A menudo la historia, olvidando por un instante su despiadado empeño, condesciende en otorgar beneficios a sus muertos. Vanidades de la posteridad, más habrán de servir estos dones a las generaciones que el afortunado no pudo ya conocer. Así Chardin padecería los rigores de una jerarquía de géneros, por otra parte perfectamente asumida como código de valores por el pintor, que lo condenaba a una baja cotización en dicha escala. No sabría, con todo, resignarse. Pero, ironía del tiempo. Matisse y Cézanne, siguiendo quizá aquel temprano consejo de Diderot, afilaron sus garras en copias de esa Raie, que valiera a Chardin un puesto en la academia, para acabar por hacer, de bodegones y escenas sin historia, los pilares de la pintura moderna.Podremos preguntarnos así si nos es licito hablar de «modernidad precoz» en el caso de Chardin. Por hábilmente que urdiéramos la paradoja, no dejaríamos de caer en despropósito. Chardin es, con todas las excelencias de su cocina pictórica, un artista tipo de la Francia del XVIII, broche final, como apunta Pierre Rosemberg, de un mundo que muere con la revolución. Si muchos de sus intereses habrán, a la postre, de coincidir con los de la modernidad, menos tiene ello que ver con los propósitos del pintor que con las determinantes de su situación dentro del panorama de la pintura del siglo.

Relegado de los grandes géneros religiosos e históricos, Chardin, ambicioso al cabo, optará, no pudiendo «contar», por aprender a «ver» más allá de las convenciones académicas de su tiempo. No en vano habría de ser redescubierto en la segunda mitad del siglo XIX, cuando esa traducción de los mecanismos de la visión a los modos de la pintura acabaría por centrar los intereses de las vanguardias artísticas. Con todo, los triunfos póstumos del pintor juegan siempre en nuestro beneficio. Proust, cuyo amor por Chardin nos resultaría evidente aun cuando no nos hubiese dejado testimonio alguno, apunta cómo el pintor, inconscientemente, puede habernos legado aquello que jamás sospechara. Tal es el privilegio de la reelectura y su mejor ocasión, esa primera exposición exhaustiva que, con motivo del bicentenario de la muerte, se nos ofrece en el «Grand Palais» parisiense.

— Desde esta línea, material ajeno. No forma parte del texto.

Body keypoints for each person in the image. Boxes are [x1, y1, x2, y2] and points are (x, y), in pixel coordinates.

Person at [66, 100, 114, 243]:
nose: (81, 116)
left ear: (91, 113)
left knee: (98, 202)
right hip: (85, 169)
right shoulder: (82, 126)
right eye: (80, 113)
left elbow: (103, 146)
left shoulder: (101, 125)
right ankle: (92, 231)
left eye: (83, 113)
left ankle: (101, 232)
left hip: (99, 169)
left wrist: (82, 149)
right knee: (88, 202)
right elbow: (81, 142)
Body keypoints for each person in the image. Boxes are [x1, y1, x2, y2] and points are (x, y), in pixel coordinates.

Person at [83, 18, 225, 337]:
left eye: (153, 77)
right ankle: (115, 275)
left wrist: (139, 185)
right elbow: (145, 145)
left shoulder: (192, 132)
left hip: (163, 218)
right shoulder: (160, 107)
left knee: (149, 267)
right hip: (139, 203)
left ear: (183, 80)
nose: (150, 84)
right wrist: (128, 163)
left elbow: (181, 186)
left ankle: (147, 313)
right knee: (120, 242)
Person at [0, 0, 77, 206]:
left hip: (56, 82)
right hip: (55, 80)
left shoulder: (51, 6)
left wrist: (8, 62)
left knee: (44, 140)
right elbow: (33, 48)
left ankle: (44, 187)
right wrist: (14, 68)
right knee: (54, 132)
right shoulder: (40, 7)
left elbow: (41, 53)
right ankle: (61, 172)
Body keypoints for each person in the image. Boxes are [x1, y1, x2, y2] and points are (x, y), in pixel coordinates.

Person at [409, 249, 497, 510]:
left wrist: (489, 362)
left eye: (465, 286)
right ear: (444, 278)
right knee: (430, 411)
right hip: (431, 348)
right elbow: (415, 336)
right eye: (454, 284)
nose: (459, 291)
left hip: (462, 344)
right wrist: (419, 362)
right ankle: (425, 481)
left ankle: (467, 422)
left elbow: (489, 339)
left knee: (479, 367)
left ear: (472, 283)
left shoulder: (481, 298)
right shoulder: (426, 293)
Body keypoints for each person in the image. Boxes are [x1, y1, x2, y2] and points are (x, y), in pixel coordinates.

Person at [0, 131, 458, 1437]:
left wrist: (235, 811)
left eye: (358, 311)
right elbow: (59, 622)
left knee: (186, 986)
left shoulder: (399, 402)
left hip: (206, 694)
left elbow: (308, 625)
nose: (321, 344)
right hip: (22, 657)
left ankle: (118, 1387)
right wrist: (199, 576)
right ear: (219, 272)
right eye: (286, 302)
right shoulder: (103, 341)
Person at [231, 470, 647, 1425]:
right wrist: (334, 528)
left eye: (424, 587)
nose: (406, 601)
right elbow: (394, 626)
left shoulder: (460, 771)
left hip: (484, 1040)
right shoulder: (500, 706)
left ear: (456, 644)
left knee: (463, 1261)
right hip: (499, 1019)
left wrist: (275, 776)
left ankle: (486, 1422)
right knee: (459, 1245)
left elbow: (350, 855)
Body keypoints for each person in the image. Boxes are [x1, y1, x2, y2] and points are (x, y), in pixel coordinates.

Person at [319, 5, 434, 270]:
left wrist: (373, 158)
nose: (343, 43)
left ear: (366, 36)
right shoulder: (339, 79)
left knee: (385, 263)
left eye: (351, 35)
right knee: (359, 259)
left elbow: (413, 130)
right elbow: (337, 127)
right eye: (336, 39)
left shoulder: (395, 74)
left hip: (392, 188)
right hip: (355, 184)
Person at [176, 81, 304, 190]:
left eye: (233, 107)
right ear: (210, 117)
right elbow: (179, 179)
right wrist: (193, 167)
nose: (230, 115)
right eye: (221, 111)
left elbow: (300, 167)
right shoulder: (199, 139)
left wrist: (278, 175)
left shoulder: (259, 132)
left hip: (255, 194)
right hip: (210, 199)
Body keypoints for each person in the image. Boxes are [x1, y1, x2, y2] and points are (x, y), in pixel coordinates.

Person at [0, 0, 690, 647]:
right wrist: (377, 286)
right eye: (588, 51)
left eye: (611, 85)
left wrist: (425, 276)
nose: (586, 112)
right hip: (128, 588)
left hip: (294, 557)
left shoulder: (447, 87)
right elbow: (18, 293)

Así, pues, abandonando sus infructuosos anhelos por la gran pintura de historia, Chardin hizo, a la postre, un cambio venturoso. En la idea de aquello de que «el tiempo es el espacio de la historia», troca el pintor ese tiempo por el espacio. La luz baña en él a objetos y personajes, recreando una atmósfera que semeja como si el tiempo se hallara allí en suspenso. Demoris nos habla de esa constante ausencia de movimiento, de ese tiempo muerto que parece hacerse más concreto en la serie de cuadros dedicados al juego (con la salvedad, quizá, de Les osselets). Ya de por sí, el tiempo del juego sería un tiempo ajeno al de la cotidianidad y su práctica presupone una distracción respecto a las prácticas del mundo. Pero en los lienzos de Chardin la inmovilidad queda acentuada por el personaje absorto ante la danza de una peonza o, lo que resulta más revelador para Demoris, el frágil equilibrio de un castillo de naipes (expresión ésta, de un tiempo detenido que August Leopold Egg retomará en forma más literal para su Past and present nº 1). El tema de los niños jugando es, por supuesto, anterior a Chardin, y constituye generalmente un ciclo de alegorías morales sobre aquello de la vanidad humana y la fragilidad de sus construcciones. Pero pienso que en el caso de Chardin y, aunque sólo sea en la esfera de las intenciones inconscientes aludida por Proust, cabe una interpretación más arriesgada que iluminaría el conjunto de la obra del pintor. El juego sería allí un sistema de convenciones semejantes al artificio mismo de la pintura, y el jugador absorto, una invitación a esa mirada, a esa contemplación que centraba los intereses pictóricos de Chardin. Más allá, esa mirada quedaba referida a los objetos reales, pero sabemos que el pintor invertía largo tiempo en la composición de sus modelos para «naturalezas muertas». Así, ese modelo natural resulta siempre de una construcción mental previa y, en definitiva, artificio que Chardin propone, también, a la contemplación.